Records =
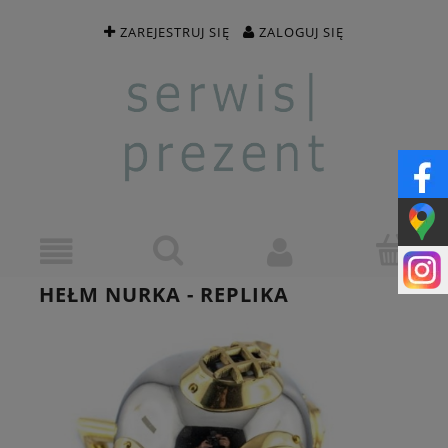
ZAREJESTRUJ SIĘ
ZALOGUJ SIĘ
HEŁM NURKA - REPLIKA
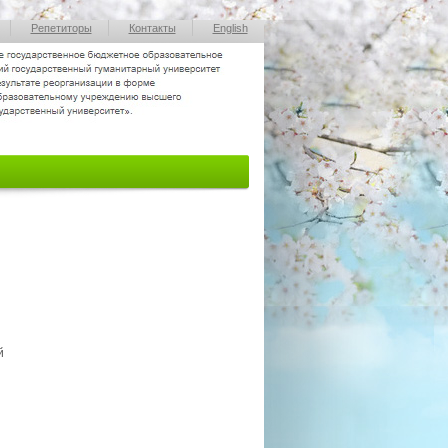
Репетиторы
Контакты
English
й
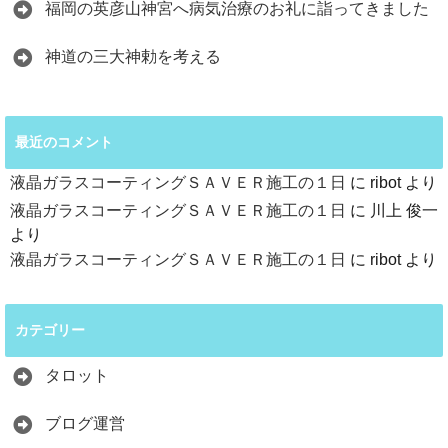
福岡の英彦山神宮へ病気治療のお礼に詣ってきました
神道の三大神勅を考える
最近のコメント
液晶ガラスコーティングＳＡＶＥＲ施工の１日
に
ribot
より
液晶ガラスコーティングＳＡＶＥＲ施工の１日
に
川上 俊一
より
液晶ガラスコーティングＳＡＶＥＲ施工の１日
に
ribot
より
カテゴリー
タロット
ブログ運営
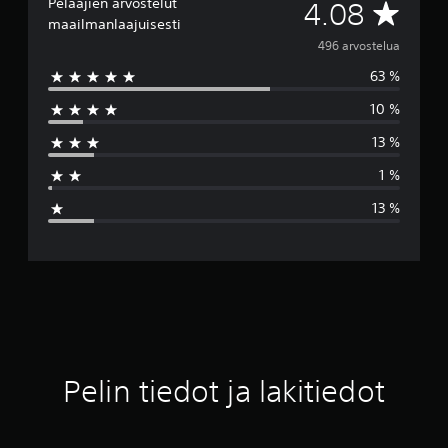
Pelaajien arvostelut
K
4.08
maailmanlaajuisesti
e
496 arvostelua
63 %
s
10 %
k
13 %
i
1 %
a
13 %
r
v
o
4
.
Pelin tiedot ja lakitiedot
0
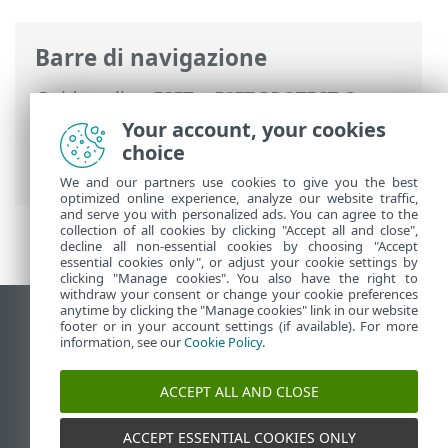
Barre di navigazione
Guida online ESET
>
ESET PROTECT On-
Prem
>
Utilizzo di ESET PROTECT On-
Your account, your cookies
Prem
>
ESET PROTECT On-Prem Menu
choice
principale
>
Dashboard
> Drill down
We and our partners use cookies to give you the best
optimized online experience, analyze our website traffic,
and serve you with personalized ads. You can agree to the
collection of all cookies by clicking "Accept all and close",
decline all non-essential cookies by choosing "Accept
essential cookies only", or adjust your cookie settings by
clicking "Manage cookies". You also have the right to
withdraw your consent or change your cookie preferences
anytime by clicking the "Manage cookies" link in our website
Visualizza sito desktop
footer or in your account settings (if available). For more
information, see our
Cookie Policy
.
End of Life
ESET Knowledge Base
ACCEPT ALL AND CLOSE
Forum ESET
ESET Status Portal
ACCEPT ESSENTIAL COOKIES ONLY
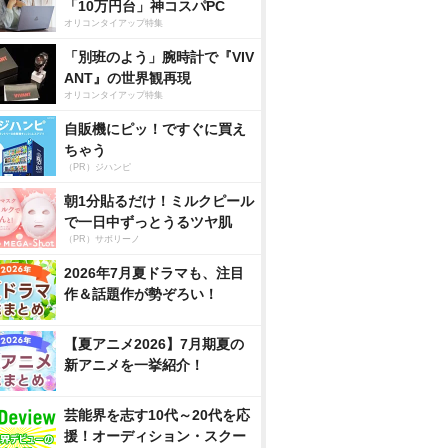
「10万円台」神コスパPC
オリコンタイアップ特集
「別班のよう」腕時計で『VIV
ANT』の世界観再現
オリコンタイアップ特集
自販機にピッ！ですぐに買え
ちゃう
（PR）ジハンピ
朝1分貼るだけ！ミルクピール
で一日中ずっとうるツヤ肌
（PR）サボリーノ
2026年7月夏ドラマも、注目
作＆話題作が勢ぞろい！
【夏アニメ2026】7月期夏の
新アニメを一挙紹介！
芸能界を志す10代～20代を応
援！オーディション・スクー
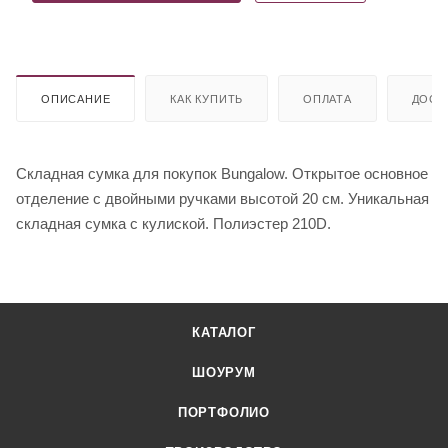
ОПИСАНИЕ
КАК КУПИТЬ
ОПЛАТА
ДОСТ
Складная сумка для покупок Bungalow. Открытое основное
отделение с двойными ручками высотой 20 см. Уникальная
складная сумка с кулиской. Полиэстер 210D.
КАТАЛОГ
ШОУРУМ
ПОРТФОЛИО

Work instructions =
Output every record above verbatim, excluding images.

Result of this exercise =
ZAREJESTRUJ SIĘ
ZALOGUJ SIĘ
HEŁM NURKA - REPLIKA
Репетиторы
Контакты
English
й
福岡の英彦山神宮へ病気治療のお礼に詣ってきました
神道の三大神勅を考える
最近のコメント
液晶ガラスコーティングＳＡＶＥＲ施工の１日
に
ribot
より
液晶ガラスコーティングＳＡＶＥＲ施工の１日
に
川上 俊一
より
液晶ガラスコーティングＳＡＶＥＲ施工の１日
に
ribot
より
カテゴリー
タロット
ブログ運営
Pelaajien arvostelut
K
4.08
maailmanlaajuisesti
e
496 arvostelua
63 %
s
10 %
k
13 %
i
1 %
a
13 %
r
v
o
4
.
Pelin tiedot ja lakitiedot
0
Barre di navigazione
Guida online ESET
>
ESET PROTECT On-
Prem
>
Utilizzo di ESET PROTECT On-
Your account, your cookies
Prem
>
ESET PROTECT On-Prem Menu
choice
principale
>
Dashboard
> Drill down
We and our partners use cookies to give you the best
optimized online experience, analyze our website traffic,
and serve you with personalized ads. You can agree to the
collection of all cookies by clicking "Accept all and close",
decline all non-essential cookies by choosing "Accept
essential cookies only", or adjust your cookie settings by
clicking "Manage cookies". You also have the right to
withdraw your consent or change your cookie preferences
anytime by clicking the "Manage cookies" link in our website
Visualizza sito desktop
footer or in your account settings (if available). For more
information, see our
Cookie Policy
.
End of Life
ESET Knowledge Base
ACCEPT ALL AND CLOSE
Forum ESET
ESET Status Portal
ACCEPT ESSENTIAL COOKIES ONLY
「10万円台」神コスパPC
オリコンタイアップ特集
「別班のよう」腕時計で『VIV
ANT』の世界観再現
オリコンタイアップ特集
自販機にピッ！ですぐに買え
ちゃう
（PR）ジハンピ
朝1分貼るだけ！ミルクピール
で一日中ずっとうるツヤ肌
（PR）サボリーノ
2026年7月夏ドラマも、注目
作＆話題作が勢ぞろい！
【夏アニメ2026】7月期夏の
新アニメを一挙紹介！
芸能界を志す10代～20代を応
援！オーディション・スクー
ОПИСАНИЕ
КАК КУПИТЬ
ОПЛАТА
ДОСТ
Складная сумка для покупок Bungalow. Открытое основное
отделение с двойными ручками высотой 20 см. Уникальная
складная сумка с кулиской. Полиэстер 210D.
КАТАЛОГ
ШОУРУМ
ПОРТФОЛИО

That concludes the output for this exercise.